• _Job_
Your copy of the listing should be exact and should contain no pictures.
*** Data records ***
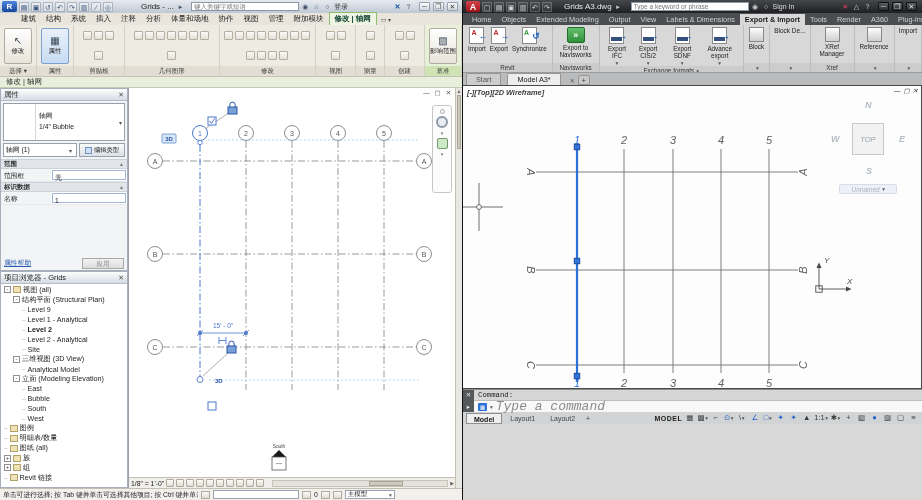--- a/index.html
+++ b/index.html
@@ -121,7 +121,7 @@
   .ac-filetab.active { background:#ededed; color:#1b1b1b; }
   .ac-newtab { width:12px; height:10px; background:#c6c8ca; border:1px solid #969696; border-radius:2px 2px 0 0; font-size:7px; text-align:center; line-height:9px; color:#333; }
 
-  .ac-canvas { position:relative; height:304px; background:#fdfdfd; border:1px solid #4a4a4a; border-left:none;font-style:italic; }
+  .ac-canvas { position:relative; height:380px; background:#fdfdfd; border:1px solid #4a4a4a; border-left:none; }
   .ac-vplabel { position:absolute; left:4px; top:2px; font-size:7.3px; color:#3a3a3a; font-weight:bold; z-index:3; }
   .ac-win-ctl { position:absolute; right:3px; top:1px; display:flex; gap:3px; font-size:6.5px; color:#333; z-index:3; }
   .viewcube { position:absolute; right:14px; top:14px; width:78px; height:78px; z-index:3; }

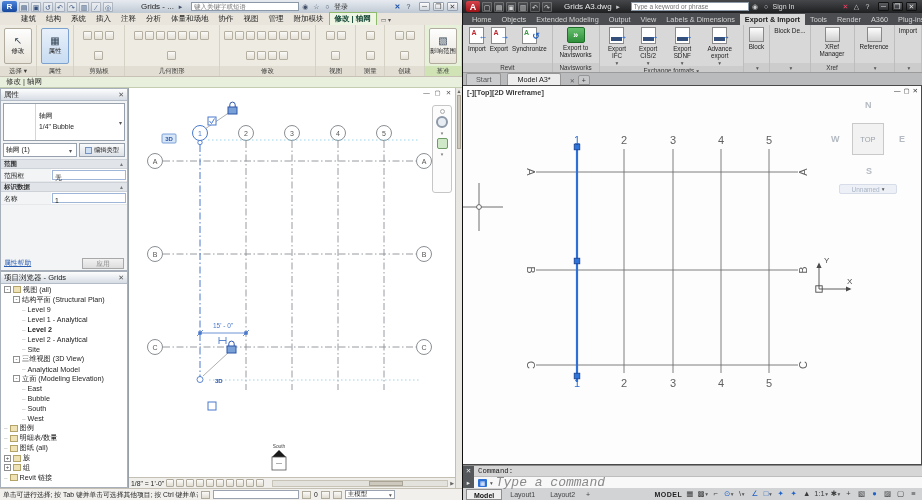--- a/index.html
+++ b/index.html
@@ -347,7 +347,7 @@
             <span class="sp-x">✕</span>
           </div>
           <div id="rv-tree">
-              <div class="tree-row" style="padding-left: 3px;">
+              <div class="tree-row" style="padding-left: 16px;">
                 <span class="expander">-</span>
                 <span class="tree-ico"></span>
                 <span class="lbl">视图 (all)</span>

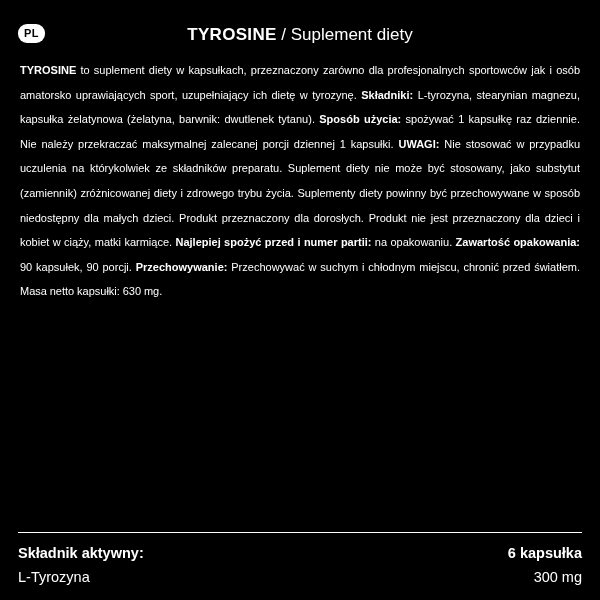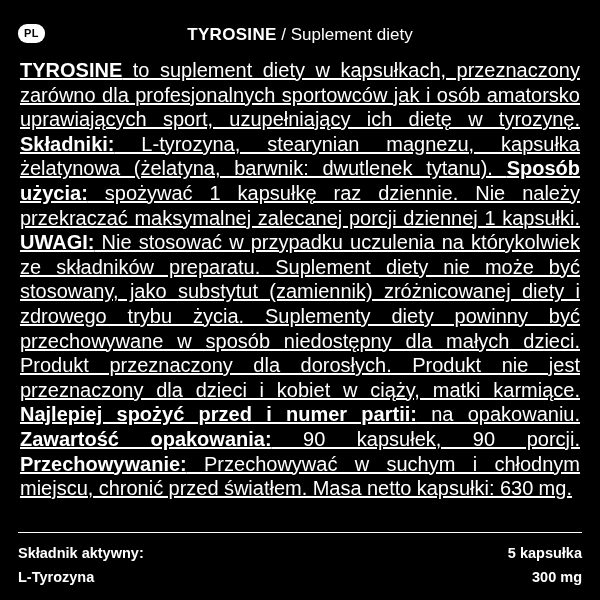--- a/index.html
+++ b/index.html
@@ -57,13 +57,12 @@
     text-align: center;
   }
   .body-text {
-    font-size: 20px;
+    font-size: 11px;
     line-height: 24.6px;
     text-align: justify;
     text-align-last: left;
     word-spacing: -0.2px;
     padding: 0 2px;
-    text-decoration: underline;
   }
   .body-text b {
     font-weight: bold;

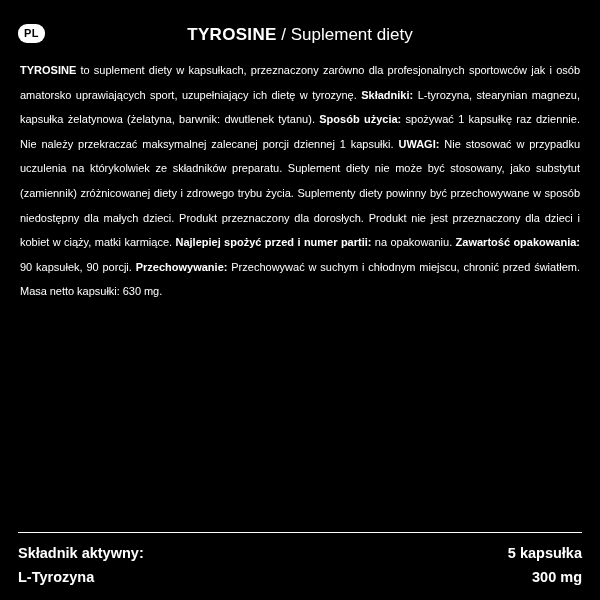--- a/index.html
+++ b/index.html
@@ -117,7 +117,7 @@
     <hr class="rule">
     <div class="table-row head">
       <span class="cell-left">Składnik aktywny:</span>
-      <span class="cell-right">5 kapsułka</span>
+      <span class="cell-right">6 kapsułka</span>
     </div>
     <div class="table-row value">
       <span class="cell-left">L-Tyrozyna</span>

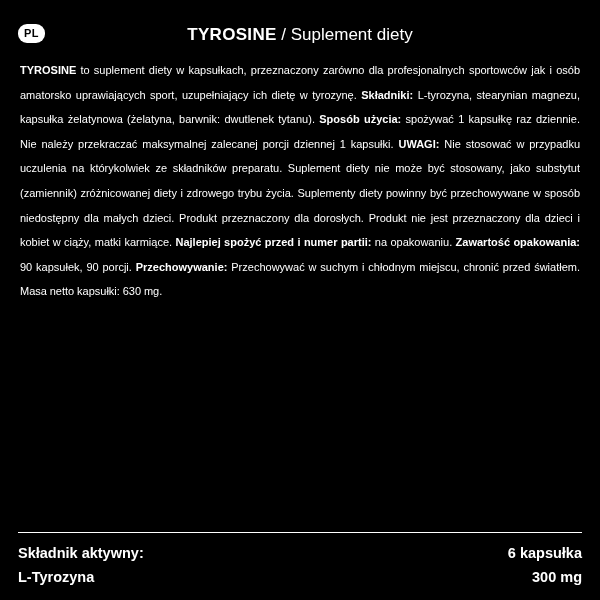--- a/index.html
+++ b/index.html
@@ -92,7 +92,7 @@
     margin-bottom: 2px;
   }
   .table-row.value {
-    font-weight: bold;
+    font-weight: normal;
   }
   .cell-left { text-align: left; }
   .cell-right { text-align: right; }

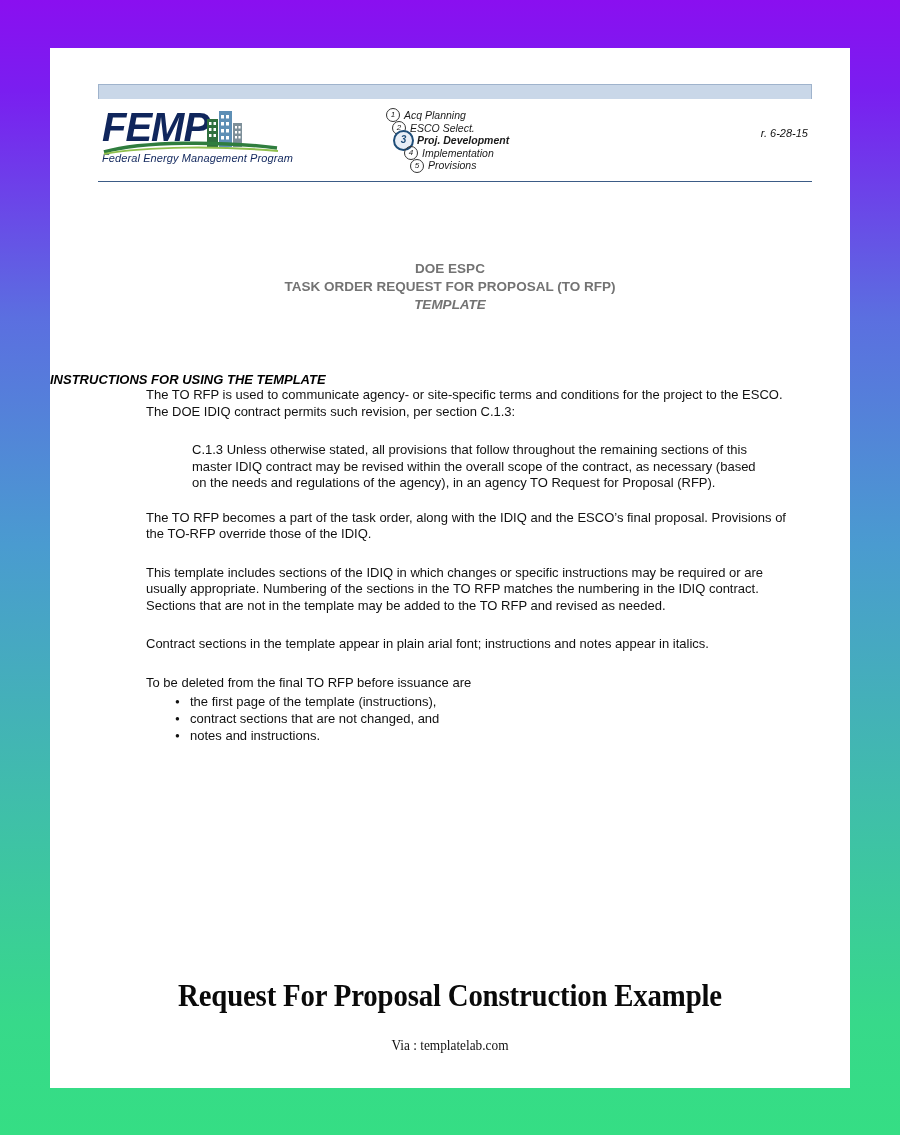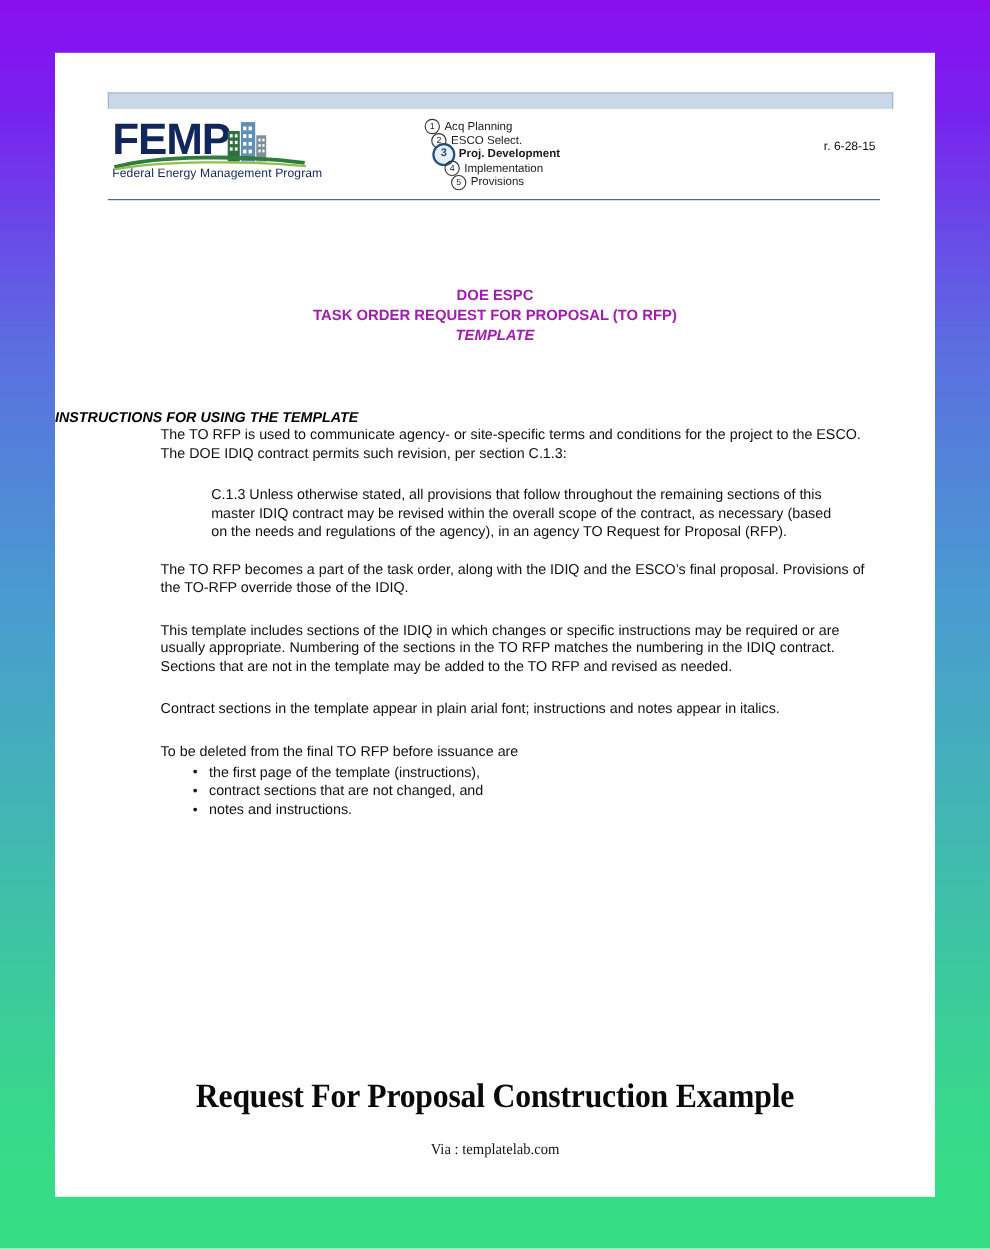--- a/index.html
+++ b/index.html
@@ -39,8 +39,9 @@
   .header-row {
     position: relative;
     height: 82px;
-    margin: 0 22px 0 20px;
+    margin: 0 10px 0 20px;
     border-bottom: 1.5px solid #3b5b86;
+    font-style: italic;
   }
***
• _Answer below_
--- a/index.html
+++ b/index.html
@@ -121,7 +121,7 @@
   .ac-filetab.active { background:#ededed; color:#1b1b1b; }
   .ac-newtab { width:12px; height:10px; background:#c6c8ca; border:1px solid #969696; border-radius:2px 2px 0 0; font-size:7px; text-align:center; line-height:9px; color:#333; }
 
-  .ac-canvas { position:relative; height:304px; background:#fdfdfd; border:1px solid #4a4a4a; border-left:none;font-style:italic; }
+  .ac-canvas { position:relative; height:380px; background:#fdfdfd; border:1px solid #4a4a4a; border-left:none; }
   .ac-vplabel { position:absolute; left:4px; top:2px; font-size:7.3px; color:#3a3a3a; font-weight:bold; z-index:3; }
   .ac-win-ctl { position:absolute; right:3px; top:1px; display:flex; gap:3px; font-size:6.5px; color:#333; z-index:3; }
   .viewcube { position:absolute; right:14px; top:14px; width:78px; height:78px; z-index:3; }

--- a/index.html
+++ b/index.html
@@ -347,7 +347,7 @@
             <span class="sp-x">✕</span>
           </div>
           <div id="rv-tree">
-              <div class="tree-row" style="padding-left: 3px;">
+              <div class="tree-row" style="padding-left: 16px;">
                 <span class="expander">-</span>
                 <span class="tree-ico"></span>
                 <span class="lbl">视图 (all)</span>

--- a/index.html
+++ b/index.html
@@ -57,13 +57,12 @@
     text-align: center;
   }
   .body-text {
-    font-size: 20px;
+    font-size: 11px;
     line-height: 24.6px;
     text-align: justify;
     text-align-last: left;
     word-spacing: -0.2px;
     padding: 0 2px;
-    text-decoration: underline;
   }
   .body-text b {
     font-weight: bold;

--- a/index.html
+++ b/index.html
@@ -117,7 +117,7 @@
     <hr class="rule">
     <div class="table-row head">
       <span class="cell-left">Składnik aktywny:</span>
-      <span class="cell-right">5 kapsułka</span>
+      <span class="cell-right">6 kapsułka</span>
     </div>
     <div class="table-row value">
       <span class="cell-left">L-Tyrozyna</span>

--- a/index.html
+++ b/index.html
@@ -92,7 +92,7 @@
     margin-bottom: 2px;
   }
   .table-row.value {
-    font-weight: bold;
+    font-weight: normal;
   }
   .cell-left { text-align: left; }
   .cell-right { text-align: right; }

--- a/index.html
+++ b/index.html
@@ -39,8 +39,9 @@
   .header-row {
     position: relative;
     height: 82px;
-    margin: 0 22px 0 20px;
+    margin: 0 10px 0 20px;
     border-bottom: 1.5px solid #3b5b86;
+    font-style: italic;
   }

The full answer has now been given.